1. 1

    meh, this is really a cat and mouse game. just test it like:

    if (navigator.webdriver || navigator.hasOwnProperty('webdriver')) {
      console.log('chrome headless here');
    }
    

    And there goes the article until the author can find a way to bypass this now…

    1. 6

      The point of the article is sort of that it’s a cat and mouse game. The person doing the web browsing is inherently at the advantage here because they can figure out what the tests are and get around them. Making the tests more complicated just makes things worse for your own users, it doesn’t really accomplish much else.

      const oldHasOwnProperty = navigator.hasOwnProperty;
      navigator.hasOwnProperty = (property) => (
        property === 'webdriver' ? false : oldHasOwnProperty(property)
      );
      Object.defineProperty(navigator, 'webdriver', {
        get: () => false,
      });
      
      1. 1

        Yet there are other ways that surely make it possible for a given time window, like testing for a specific WebGL rendering that chrome headless cannot perform.

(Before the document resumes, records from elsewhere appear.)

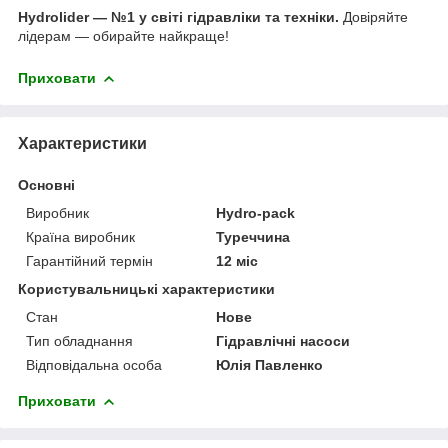
Hydrolider — №1 у світі гідравліки та техніки.
Довіряйте
лідерам — обирайте найкраще!
Приховати
Характеристики
Основні
Виробник
Hydro-pack
Країна виробник
Туреччина
Гарантійний термін
12 міс
Користувальницькі характеристики
Стан
Нове
Тип обладнання
Гідравлічні насоси
Відповідальна особа
Юлія Павленко
Приховати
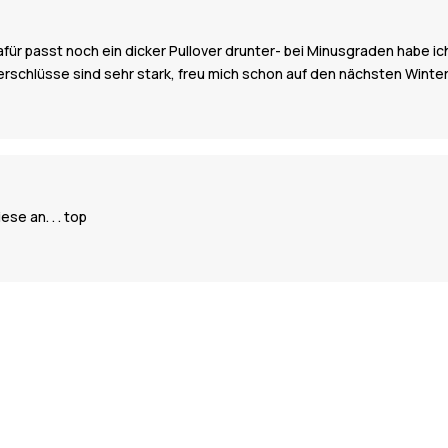
, dafür passt noch ein dicker Pullover drunter- bei Minusgraden habe 
verschlüsse sind sehr stark, freu mich schon auf den nächsten Winte
se an. . . top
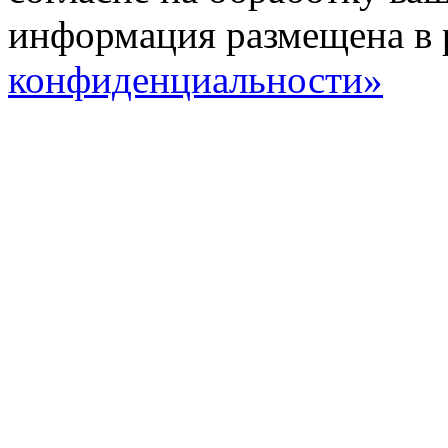
информация размещена в 
конфиденциальности»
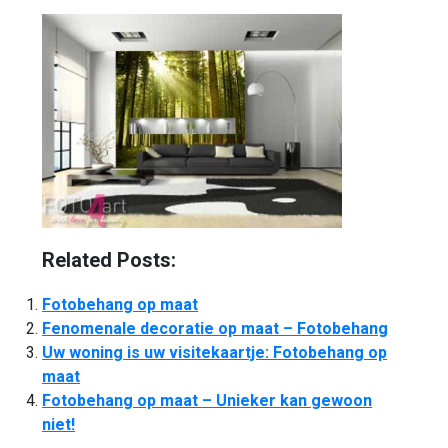
Related Posts:
Fotobehang op maat
Fenomenale decoratie op maat – Fotobehang
Uw woning is uw visitekaartje: Fotobehang op
maat
Fotobehang op maat – Unieker kan gewoon
niet!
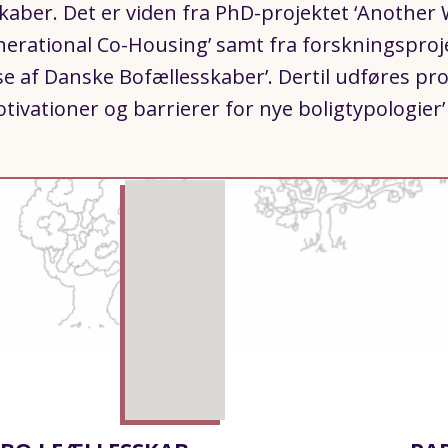
kaber. Det er viden fra PhD-projektet ‘Another 
nerational Co-Housing’ samt fra forskningsproj
e af Danske Bofællesskaber’. Dertil udføres pro
vationer og barrierer for nye boligtypologier’ 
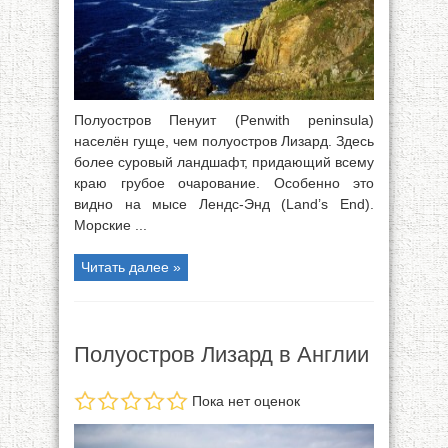
Полуостров Пенуит (Penwith peninsula)
населён гуще, чем полуостров Лизард. Здесь
более суровый ландшафт, придающий всему
краю грубое очарование. Особенно это
видно на мысе Лендс-Энд (Land’s End).
Морские ...
Читать далее »
Полуостров Лизард в Англии
Пока нет оценок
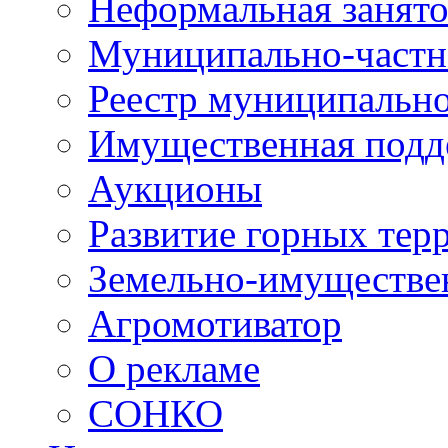
Неформальная занято
Муниципально-частн
Реестр муниципальн
Имущественная подд
Аукционы
Развитие горных тер
Земельно-имуществе
Агромотиватор
О рекламе
СОНКО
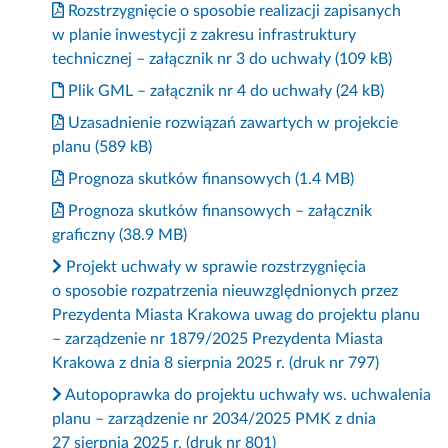
Rozstrzygnięcie o sposobie realizacji zapisanych
w planie inwestycji z zakresu infrastruktury
technicznej – załącznik nr 3 do uchwały (109 kB)
Plik GML – załącznik nr 4 do uchwały (24 kB)
Uzasadnienie rozwiązań zawartych w projekcie
planu (589 kB)
Prognoza skutków finansowych (1.4 MB)
Prognoza skutków finansowych – załącznik
graficzny (38.9 MB)
Projekt uchwały w sprawie rozstrzygnięcia
o sposobie rozpatrzenia nieuwzględnionych przez
Prezydenta Miasta Krakowa uwag do projektu planu
– zarządzenie nr 1879/2025 Prezydenta Miasta
Krakowa z dnia 8 sierpnia 2025 r. (druk nr 797)
Autopoprawka do projektu uchwały ws. uchwalenia
planu – zarządzenie nr 2034/2025 PMK z dnia
27 sierpnia 2025 r. (druk nr 801)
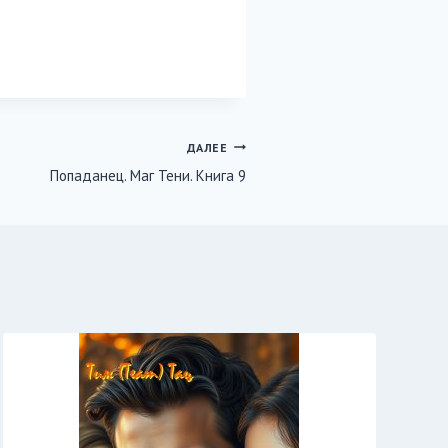
ДАЛЕЕ
Попаданец. Маг Тени. Книга 9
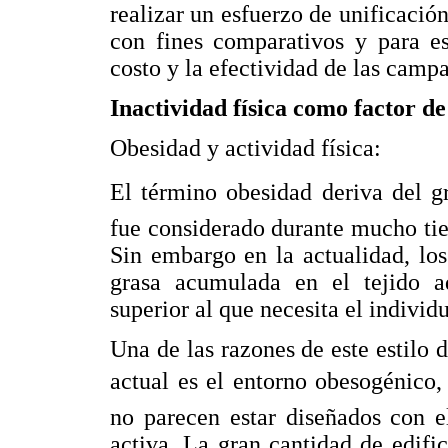
realizar un esfuerzo de unificació
con fines comparativos y para es
costo y la efectividad de las cam
Inactividad física como factor de
Obesidad y actividad física:
El término obesidad deriva del gri
fue considerado durante mucho t
Sin embargo en la actualidad, lo
grasa acumulada en el tejido a
superior al que necesita el individ
Una de las razones de este estilo 
actual es el entorno obesogénico
no parecen estar diseñados con e
activa. La gran cantidad de edific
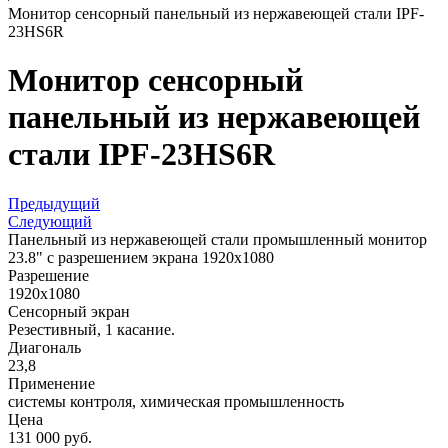
Монитор сенсорный панельный из нержавеющей стали IPF-
23HS6R
Монитор сенсорный
панельный из нержавеющей
стали IPF-23HS6R
Предыдущий
Следующий
Панельный из нержавеющей стали промышленный монитор
23.8" с разрешением экрана 1920x1080
Разрешение
1920x1080
Сенсорный экран
Резестивный, 1 касание.
Диагональ
23,8
Применение
системы контроля, химическая промышленность
Цена
131 000 руб.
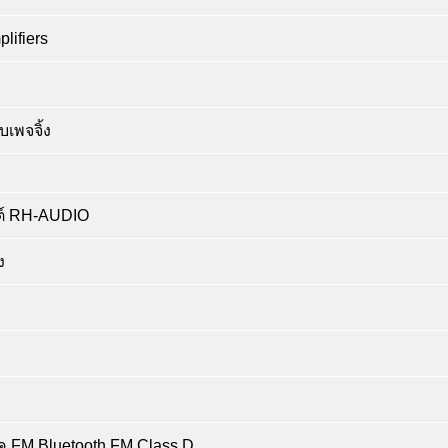
ifiers
เพจจิ้ง
ลต์ RH-AUDIO
ง
ค FM Bluetooth FM Class D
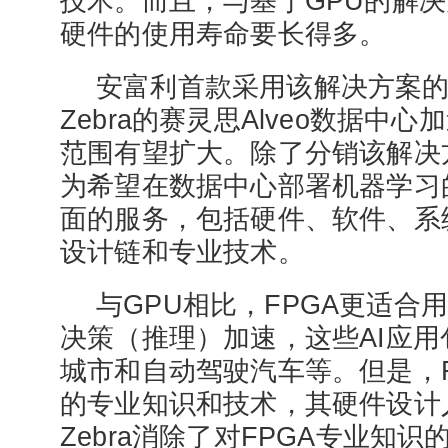
技术。而且，与基于GPU的解
硬件的使用寿命要长得多。
安富利首款采用该解决方案
Zebra的赛灵思Alveo数据中
范围有望扩大。除了分销该解决
为希望在数据中心部署机器学习
面的服务，包括硬件、软件、系
设计链和专业技术。
与GPU相比，FPGA更适合
决策（推理）加速，这些AI应
城市和自动驾驶汽车等。但是，F
的专业知识和技术，其硬件设计
Zebra消除了对FPGA专业知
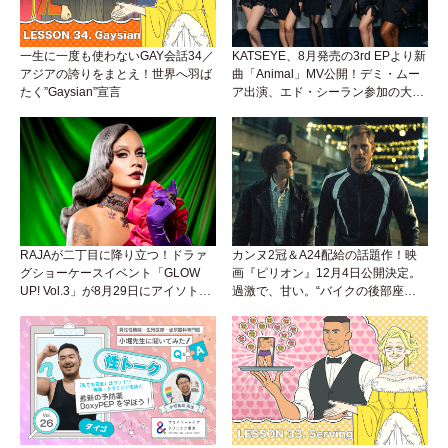
一生に一度も使わないGAY会話34／
KATSEYE、8月発売の3rd EPより新
アジアの誇りをまとえ！世界へ羽ば
曲「Animal」MV公開！デミ・ムー
たく”Gaysian”宣言
ア出演、エド・シーラン参加の大胆
アンセムは必聴！
RAJAが二丁目に降り立つ！ドラァ
カンヌ2冠＆A24配給の話題作！映
グショーケースイベント「GLOW
画『ピリオン』12月4日公開決定。
UP! Vol.3」が8月29日にアイソトー
過激で、甘い。“バイクの後部座
プラウンジで開催！
席”から始まるラブストーリー。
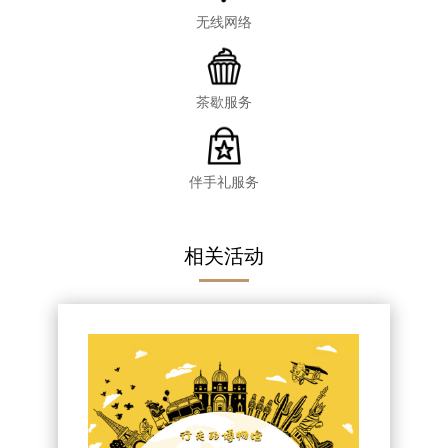
无线网络
茶歇服务
伴手礼服务
相关活动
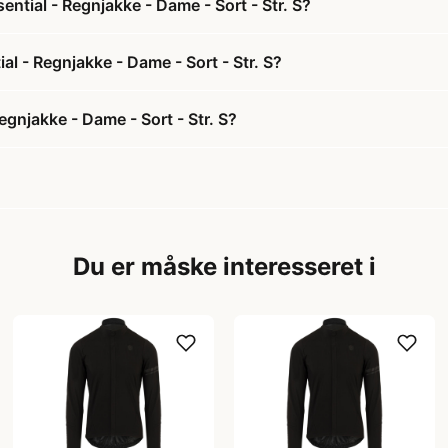
ntial - Regnjakke - Dame - Sort - Str. S?
al - Regnjakke - Dame - Sort - Str. S?
gnjakke - Dame - Sort - Str. S?
Du er måske interesseret i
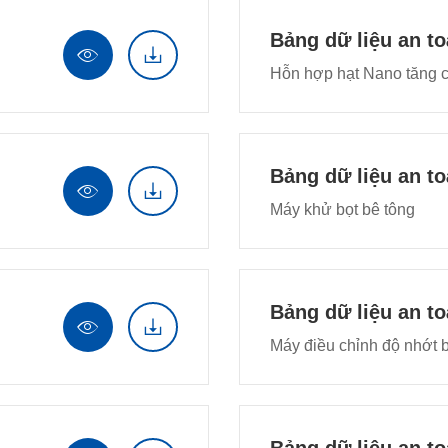
Bảng dữ liệu an t


Hỗn hợp hạt Nano tăng
Bảng dữ liệu an t


Máy khử bọt bê tông
Bảng dữ liệu an t


Máy điều chỉnh độ nhớt 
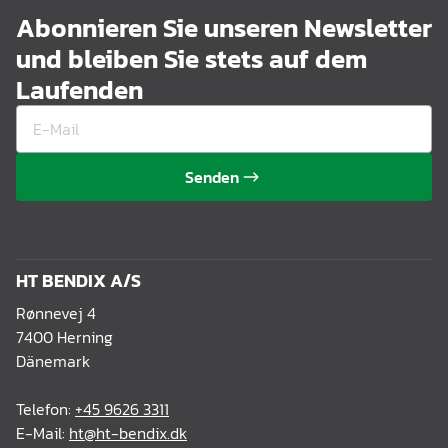
Abonnieren Sie unseren Newsletter
und bleiben Sie stets auf dem
Laufenden
Senden
HT BENDIX A/S
Rønnevej 4
7400 Herning
Dänemark
Telefon:
+45 9626 3311
E-Mail:
ht@ht-bendix.dk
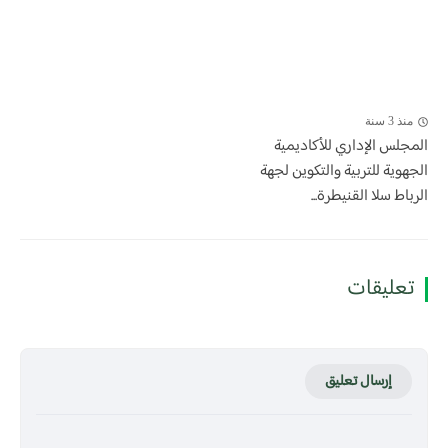
منذ 3 سنة
المجلس الإداري للأكاديمية
الجهوية للتربية والتكوين لجهة
الرباط سلا القنيطرة...
تعليقات
إرسال تعليق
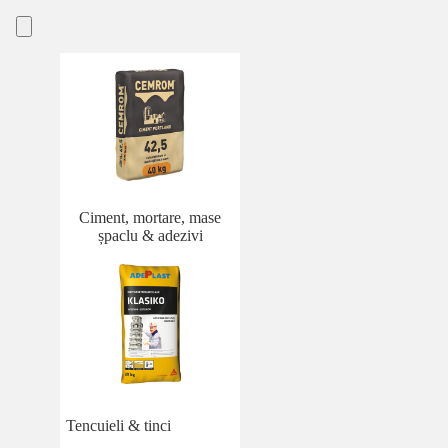
Ciment, mortare, mase
șpaclu & adezivi
Tencuieli & tinci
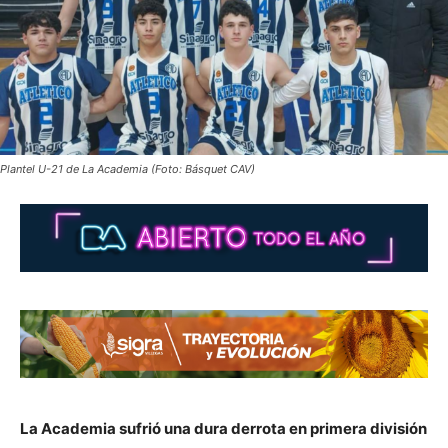
Plantel U-21 de La Academia (Foto: Básquet CAV)
La Academia sufrió una dura derrota en primera división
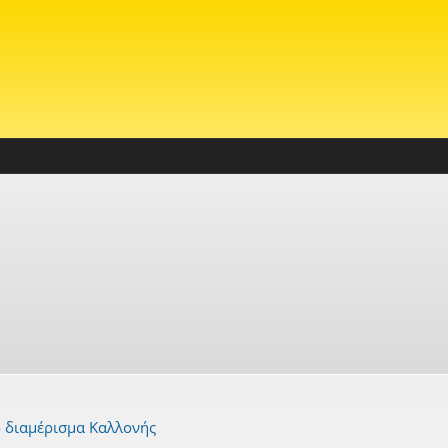
 διαμέρισμα Καλλονής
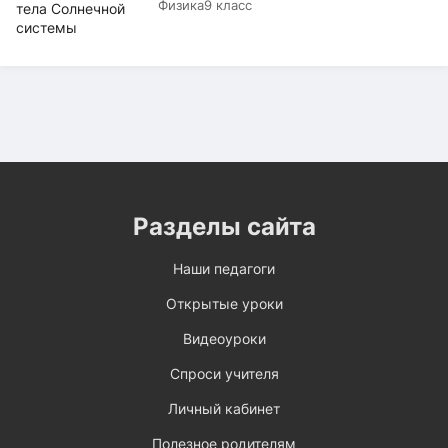
Физика
9 класс
Разделы сайта
Наши педагоги
Открытые уроки
Видеоуроки
Спроси учителя
Личный кабинет
Полезное родителям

Or target a specific set of bugs related only to chrome headless.

        https://bugs.chromium.org/p/chromium/issues/detail?id=617551

        1. 1

          Well, eventually you just force people to run Chrome with remote debugging or Firefox with Marionette in a separate X session, mask the couple of vars that report remote debugging, and then you have to actively annoy your users to go any further.

          I scrape using Firefox (not even headless) with Marionette; I also browse with Firefox with Marionette because Marionette makes it easy to create hotkeys for strange commands.

          1. 1

            Even if there were no way to bypass that, don’t you think that you’ve sort of already lost in some sense once you’re wasting your users’ system resources to do rendering checks in the background just so that you can restrict what software people can choose to use when accessing your site?

            1. 3

              If headless browser is required to scrape data (and not just requesting webpages and parsing html), then website is already perverse enough. Noone will be suprised more if it would also run webgl-based proof of work before rendering most expensive thief-proof news articles from blob of malbolge bytecode with webgl and logic based on GPU cache timing.

              1. 1

                You’re paying a price, certainly. But depending on your circumstances, the benefits might be worth the cost.

        1. 3

          Great article!

          Weirdly, when I go to that link (or even reload the page) I end up 3/4 of the way down the page instead of at the top. Browser bug or something to do with the page scripting?

          1. 1

            This appears to be caused by the embedded iframes stealing focus. I tried some workarounds, but they unfortunately don’t seem to resolve the issue. If anybody knows a better fix for this, then I would love to hear it!

          1. 2

            Oh man, so many cool tools!

            BTW, you have a typo in the link to the powerline-shell page.

            And the x-macro link too!

            1. 1

              Thanks, that should be fixed now!

            1. 3

              A very Pareto optimal post :)

              I would question whether or not the approach taken is suitable for finding “good” blog posts. Hacker News gets gamed by plenty of people. There’s also a cult of multiple personalities that seems to take hold with people regularly getting their blog posts submitted because their posts will be guaranteed to be upvoted. It guarantees votes for the poster to be first to submit a Gabriel Weinberg or Daring Fireball link, regardless of quality.

              Still, the Pareto approach is really well explained here, and it’s a shining example of the difference between a HN optimal and good post IMHO :)

              1. 3

                Thanks! I completely agree about the cults of personality. That was my motivation for the second list of posts where I restricted the maximum number of distinct submitters for a blog. It significantly limited the number of candidate blogs, but it did effectively eliminate the blogs that people race to submit.

              1. 3

                How did you handle duplicates in this analysis? Many posts get submitted multiple times and it’s not clear if you counted those as different or combined them.

                1. 3

                  I didn’t do any sort of deduplication, so articles that were submitted multiple times were considered distinct in the analysis. I think that makes sense for the average/mean/median scores, but perhaps the duplicates should have been subtracted from the total article count for each blog. I just did a quick pass over the data and it looks like 92.4% of the URLs submitted to Hacker News are unique. When limiting that to the submissions that were identified as blog articles, the fraction is only slightly higher at 93.5%. I don’t think that should make that much of a difference, but you still raise a good point!

                  1. 2

                    I would expect a really high percentage of URLs to be unique because of spam (and articles that are so low-quality as to be almost indistinguishable from spam). I don’ t mean to make work for you, but what does it look like if you only consider articles that get 5 upvotes? Or reach the front page?

                    1. 3

                      97.1% of blog submissions that get at least 5 upvotes are unique and that rises to 98.2% for submissions that get at least 10 (which is the number that I like to use as an approximation for making the front page). This is probably partially caused by even really great articles having a good chance of never getting upvoted though (in addition to spammy submissions being removed).